I have a bunch of HTML pages with static information that I need to open and retrieve the information from them. How can I go about it? HTML pages are just text, do I handle it the same way? Has any one done something similar? Any threads you may know about, code, articles, would be greatly appreciated.
A major criterion ought to be what tool you're most familiar with. After that, I'd avoid languages that involve compiling (C#, VB.net, Java) because you will waste time writing lots of extra code and compilation really slows down development. Something that can do a Read-Evaluate-Prompt Loop, like Perl or Python, is good because you will need to do lots of little tests to get it right. I'd use either of those, or possibly a combination of awk/sed/grep/etc.
As for books, I'd get a decent guide to regular expressions in your language of choice. You'll wind up using them again and again. For articles or websites, what you're doing is essentially part of web scraping, so search for that phrase, again with your language of choice.
That is a very strange reason to avoid compiled languages.
You realize that a script like this compiles in about 2 seconds on a sub-par machine, right? Pressing "F5" doesn't seem that difficult. As far as writing lots of extra code, that's exactly the opposite of how c# works. Actually, the fact that it abstracts and insulates people from writing core code is a major complaint among "serious" .net detractors. Making the request and receiving the response required in this instance can be done in about six lines of c#.

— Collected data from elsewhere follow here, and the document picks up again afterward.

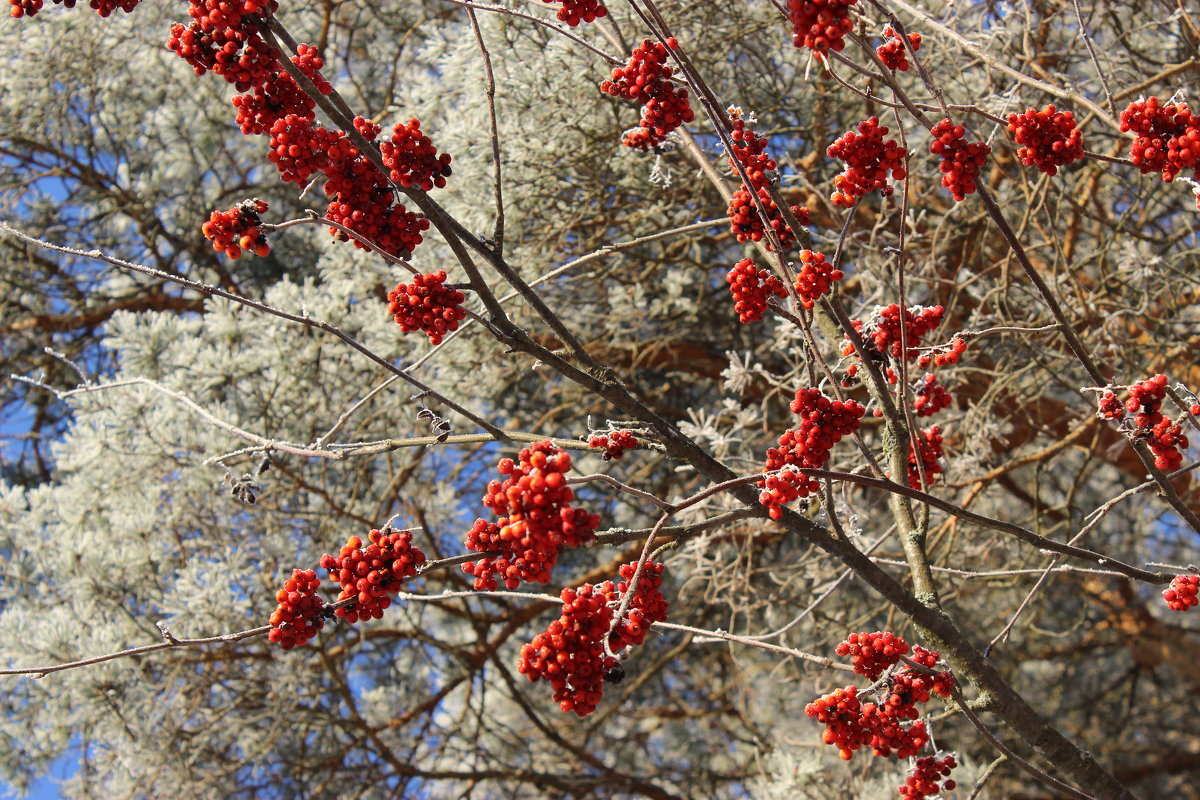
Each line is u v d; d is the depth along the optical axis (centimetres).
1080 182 556
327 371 559
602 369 250
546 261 549
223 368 537
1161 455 256
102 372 721
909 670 254
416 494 617
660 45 259
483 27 533
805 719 659
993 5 505
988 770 274
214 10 215
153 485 530
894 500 306
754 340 634
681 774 724
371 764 611
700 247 627
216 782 546
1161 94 500
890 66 250
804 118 598
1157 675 822
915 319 291
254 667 548
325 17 688
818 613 547
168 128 686
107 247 702
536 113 530
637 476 648
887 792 512
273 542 534
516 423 695
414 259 544
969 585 602
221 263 702
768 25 533
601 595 204
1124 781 809
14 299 695
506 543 208
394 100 612
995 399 517
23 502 561
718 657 701
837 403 243
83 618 512
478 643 641
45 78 639
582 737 743
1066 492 691
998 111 429
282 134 226
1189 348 495
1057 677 824
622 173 579
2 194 680
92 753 530
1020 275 550
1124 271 480
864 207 585
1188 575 263
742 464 519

That said, I'm confused about your criticisms of compiled languages in general.
Also, here's a decent end-to-end solution that covers a very basic example of retrieving and regex'ing your way to sanitized data for storage in a database:
You realize that a script like this compiles in about 2 seconds on a sub-par machine, right? Pressing "F5" doesn't seem that difficult.
And I realize that I've done little projects like this hundreds of times and big projects that are suited to compiled languages and my judgement is that I wouldn't generally use a compiled language to do a little job like this.
It's not that you can't, it's just not the right tool for the job. The extra compilation phase is just one reason. Sure, a newbie *might* get lucky and not screw up configuring the compiler, but it's also possible s/he'd spend hours sifting through documentation. Interpreted languages aren't immune to this either, but my experience has been it's a more frequent problem with compiled languages, and the reason is that there's more configuration you have to do with a compiled language that brings you no benefit in a project like this.
Further, few of the benefits of compiled languages apply here. C# is statically bound, and that would give me no benefit in this case. I don't need to be able to generate a library or make a GUI or any of that stuff, so I get no benefit from that. All the complexity that comes with an IDE gives me no benefit.
This guy wants to write a script, see what errors come up, fix his code and try again. That mode of development is the classic model for using an interpreted language. This isn't a criticism of compiled languages any more than saying I'd rather not use a monkey wrench to remove an ingrown hair is a criticism of monkey wrenches.